What can we do about it then? Perhaps we could sign more petitions for CCTVs or raise funds to hire our own CISCO guards.
Or maybe, just maybe, we could practice community vigilance.
Living in the (usually) safe environment of Singapore, there is a tendency for most of us to be lulled into a false sense of security. When we notice something amiss, we might dismiss it as our imagination because we find it incredulous for it to happen here.
Just like the MRT graffiti incident in 2010 that took more than 48 hours to be reported, SMRT staff thought that the vandalism was an advertisement or artwork of some sort done by SMRT itself. In retrospect, it’s easy to condemn the staff for not realizing it sooner, but how many of us would even have thought such graffiti possible given how strict Singapore is?
The staff probably thought it as a top down initiative, figuring that if any alarm bells were to be rung, someone higher up would have noticed it already. That in itself is the main fallacy that leads to many lapses of security.
It has become a common habit for us to rely on authorities to act on our behalf, protect us from harm, and generally care for our welfare. When all is fine, we lead our daily lives and expect them to watch out for us. When something goes wrong however, we start pointing fingers at them, lamenting on why they couldn’t do their job better.
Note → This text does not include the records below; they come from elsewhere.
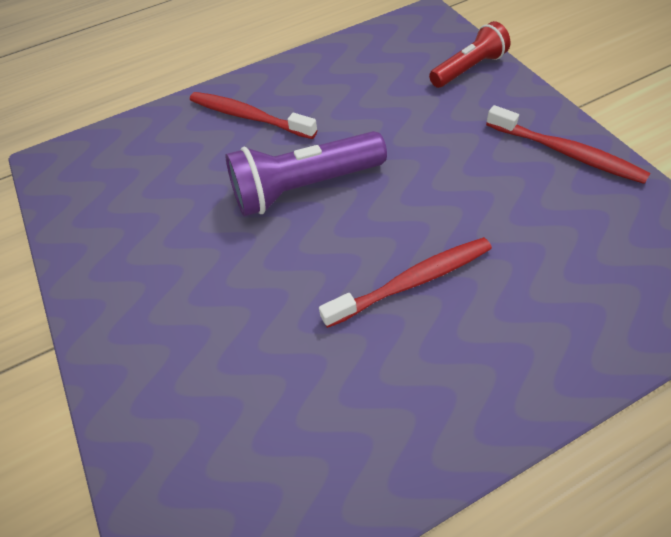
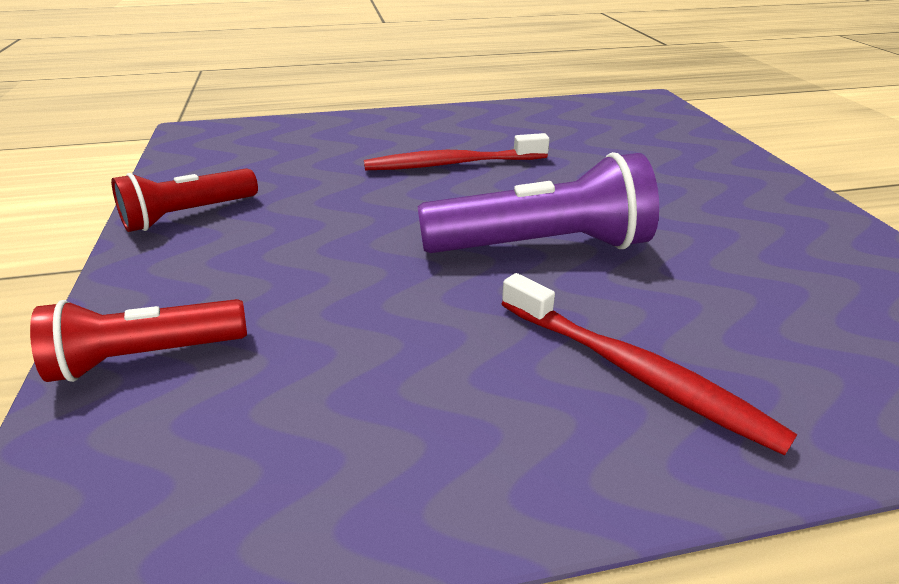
camera: 170 degrees left, 20 degrees down
red toothbrush [486,105,650,184] -> red flashlight [111,168,258,232]

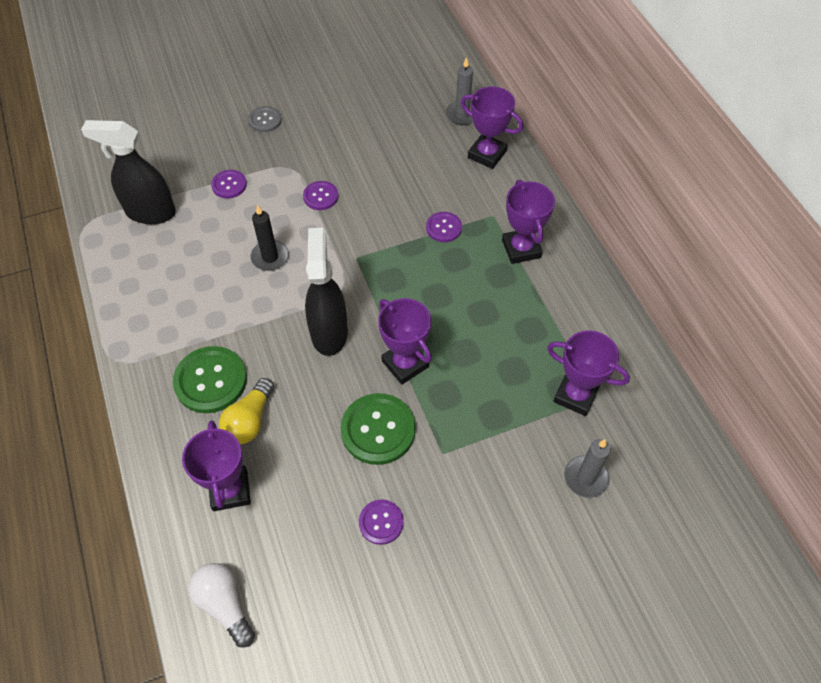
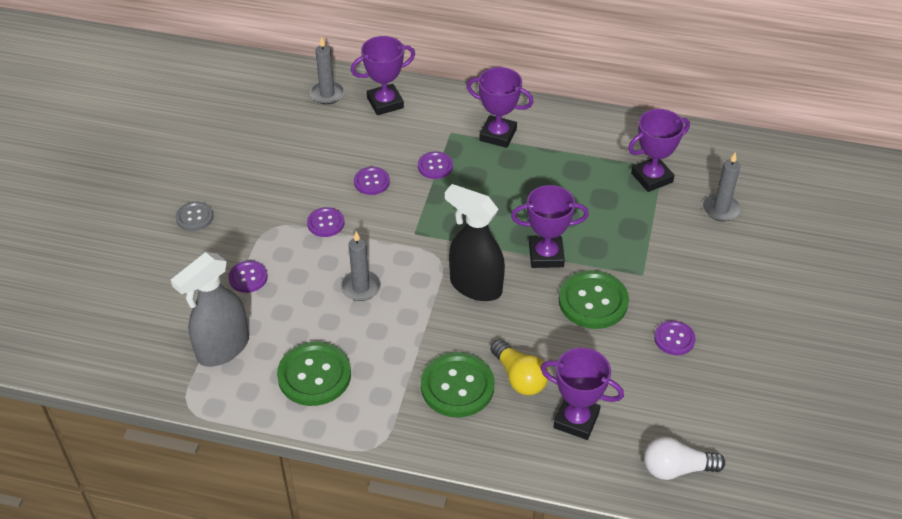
camera: 55 degrees left, 10 degrees down
black spray bottle [81,120,176,224] -> grey spray bottle [171,252,249,367]
black candle [251,205,289,271] -> grey candle [341,231,381,301]
none -> green button [277,342,351,406]
none -> purple button [354,167,390,195]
The problem though, lies in the fact that authorities cannot always be finely tuned to what is going on at the ground level. Over-reliance on them will only lead to increasing incidents of more lapses as they are stretched thinner with each new resource- and time-consuming measure they implement.
Since they can’t be everywhere at once, it only makes sense that those who can, help in the work of policing. Why wait till the annual spot check for a 30% chance that PUB might come around and see if your water tank is secure? Why not form a small taskforce that help to check your HDB unit for any lapses in security or safety on a regular basis?
Even if your neighbours are too anti-social or couldn’t care less, you could still take an evening walk up the stairs just to check if your unit is secure. And you get a good workout going up the stairs.
Seriously though, community vigilance requires the participation of every member in the community, taking an active role in staying alert and preventing mishaps from occurring instead of complaining after every unfortunate incident. Even a harmless rusted lock or a small hole in the fence of a restricted area, which usually will be dismissed by a nonchalant resident, can be a precursor to bigger problems. Taking action to get them fixed early before they spiral out of control is always better than broad stroke reactive measures.
Rather than worry about when the next big disaster that might strike, perhaps we should start looking out for the little things that are out of place around us. After all, a nice neighbourhood doesn’t degenerate into a slum overnight.